>>>>>
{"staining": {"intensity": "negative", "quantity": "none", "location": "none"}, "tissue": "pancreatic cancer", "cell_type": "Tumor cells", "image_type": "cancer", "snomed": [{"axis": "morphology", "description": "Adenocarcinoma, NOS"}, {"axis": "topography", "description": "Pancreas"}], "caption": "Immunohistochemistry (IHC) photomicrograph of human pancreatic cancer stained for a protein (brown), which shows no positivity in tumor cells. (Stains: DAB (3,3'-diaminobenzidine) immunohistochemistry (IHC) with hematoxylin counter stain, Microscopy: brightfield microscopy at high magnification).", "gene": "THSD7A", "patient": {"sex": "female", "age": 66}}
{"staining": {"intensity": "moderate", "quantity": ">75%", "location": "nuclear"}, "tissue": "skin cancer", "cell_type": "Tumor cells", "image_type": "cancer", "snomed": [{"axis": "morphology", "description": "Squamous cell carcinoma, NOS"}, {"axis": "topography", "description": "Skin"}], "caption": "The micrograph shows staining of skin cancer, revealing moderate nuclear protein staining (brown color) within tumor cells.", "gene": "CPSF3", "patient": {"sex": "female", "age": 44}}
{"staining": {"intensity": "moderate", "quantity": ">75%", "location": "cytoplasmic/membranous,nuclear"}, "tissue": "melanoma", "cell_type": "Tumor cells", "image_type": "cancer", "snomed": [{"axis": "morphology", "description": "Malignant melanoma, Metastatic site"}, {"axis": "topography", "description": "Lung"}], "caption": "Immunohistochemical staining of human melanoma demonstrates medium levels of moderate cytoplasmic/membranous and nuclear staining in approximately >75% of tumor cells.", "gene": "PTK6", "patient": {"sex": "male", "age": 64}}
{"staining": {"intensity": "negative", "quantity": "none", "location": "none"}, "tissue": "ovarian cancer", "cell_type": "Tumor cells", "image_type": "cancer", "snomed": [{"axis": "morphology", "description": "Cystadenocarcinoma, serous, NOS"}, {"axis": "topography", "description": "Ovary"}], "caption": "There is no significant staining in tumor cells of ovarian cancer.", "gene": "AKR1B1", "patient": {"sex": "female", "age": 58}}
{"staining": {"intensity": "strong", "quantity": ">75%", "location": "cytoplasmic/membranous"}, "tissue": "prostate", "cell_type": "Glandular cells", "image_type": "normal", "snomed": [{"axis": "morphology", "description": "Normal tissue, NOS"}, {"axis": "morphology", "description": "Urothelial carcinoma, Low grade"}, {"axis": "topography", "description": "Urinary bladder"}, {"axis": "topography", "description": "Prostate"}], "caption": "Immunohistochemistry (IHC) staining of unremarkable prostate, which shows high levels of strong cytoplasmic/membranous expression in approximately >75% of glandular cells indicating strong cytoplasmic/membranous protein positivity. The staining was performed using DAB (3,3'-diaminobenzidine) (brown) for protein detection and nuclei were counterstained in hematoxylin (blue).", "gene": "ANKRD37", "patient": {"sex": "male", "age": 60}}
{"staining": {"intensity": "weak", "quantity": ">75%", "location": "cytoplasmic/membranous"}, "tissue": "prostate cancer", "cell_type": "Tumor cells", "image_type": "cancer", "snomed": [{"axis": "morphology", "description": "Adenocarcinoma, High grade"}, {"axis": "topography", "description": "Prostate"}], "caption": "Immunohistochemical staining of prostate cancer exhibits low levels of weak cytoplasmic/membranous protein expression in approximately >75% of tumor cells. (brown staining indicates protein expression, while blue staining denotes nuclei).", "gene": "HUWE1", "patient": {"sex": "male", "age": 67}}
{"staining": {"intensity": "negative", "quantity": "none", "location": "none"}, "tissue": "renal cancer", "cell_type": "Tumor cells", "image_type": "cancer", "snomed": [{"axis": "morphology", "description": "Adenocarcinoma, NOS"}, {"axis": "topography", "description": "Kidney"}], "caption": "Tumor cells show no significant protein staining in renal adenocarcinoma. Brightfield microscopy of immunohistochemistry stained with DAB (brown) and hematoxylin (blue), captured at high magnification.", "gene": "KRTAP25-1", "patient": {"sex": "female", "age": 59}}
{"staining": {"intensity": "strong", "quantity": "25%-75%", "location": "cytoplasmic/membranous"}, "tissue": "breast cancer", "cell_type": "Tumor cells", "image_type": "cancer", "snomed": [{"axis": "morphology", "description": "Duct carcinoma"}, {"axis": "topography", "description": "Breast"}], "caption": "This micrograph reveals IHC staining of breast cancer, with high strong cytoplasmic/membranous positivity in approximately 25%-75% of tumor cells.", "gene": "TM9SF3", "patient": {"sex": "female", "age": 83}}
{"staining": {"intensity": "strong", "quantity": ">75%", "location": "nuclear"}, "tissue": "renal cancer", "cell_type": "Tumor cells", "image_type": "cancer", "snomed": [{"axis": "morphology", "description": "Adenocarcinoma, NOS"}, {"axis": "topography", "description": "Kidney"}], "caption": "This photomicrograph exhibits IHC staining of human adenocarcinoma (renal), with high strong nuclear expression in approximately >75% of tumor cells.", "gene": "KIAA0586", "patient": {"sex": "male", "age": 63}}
<<<<<
■ Task brief ■
Your task is to restate, word for word, the lines from the beginning of the records to the line with "micrograph shows staining", inclusive.

■ Task result ■
{"staining": {"intensity": "negative", "quantity": "none", "location": "none"}, "tissue": "pancreatic cancer", "cell_type": "Tumor cells", "image_type": "cancer", "snomed": [{"axis": "morphology", "description": "Adenocarcinoma, NOS"}, {"axis": "topography", "description": "Pancreas"}], "caption": "Immunohistochemistry (IHC) photomicrograph of human pancreatic cancer stained for a protein (brown), which shows no positivity in tumor cells. (Stains: DAB (3,3'-diaminobenzidine) immunohistochemistry (IHC) with hematoxylin counter stain, Microscopy: brightfield microscopy at high magnification).", "gene": "THSD7A", "patient": {"sex": "female", "age": 66}}
{"staining": {"intensity": "moderate", "quantity": ">75%", "location": "nuclear"}, "tissue": "skin cancer", "cell_type": "Tumor cells", "image_type": "cancer", "snomed": [{"axis": "morphology", "description": "Squamous cell carcinoma, NOS"}, {"axis": "topography", "description": "Skin"}], "caption": "The micrograph shows staining of skin cancer, revealing moderate nuclear protein staining (brown color) within tumor cells.", "gene": "CPSF3", "patient": {"sex": "female", "age": 44}}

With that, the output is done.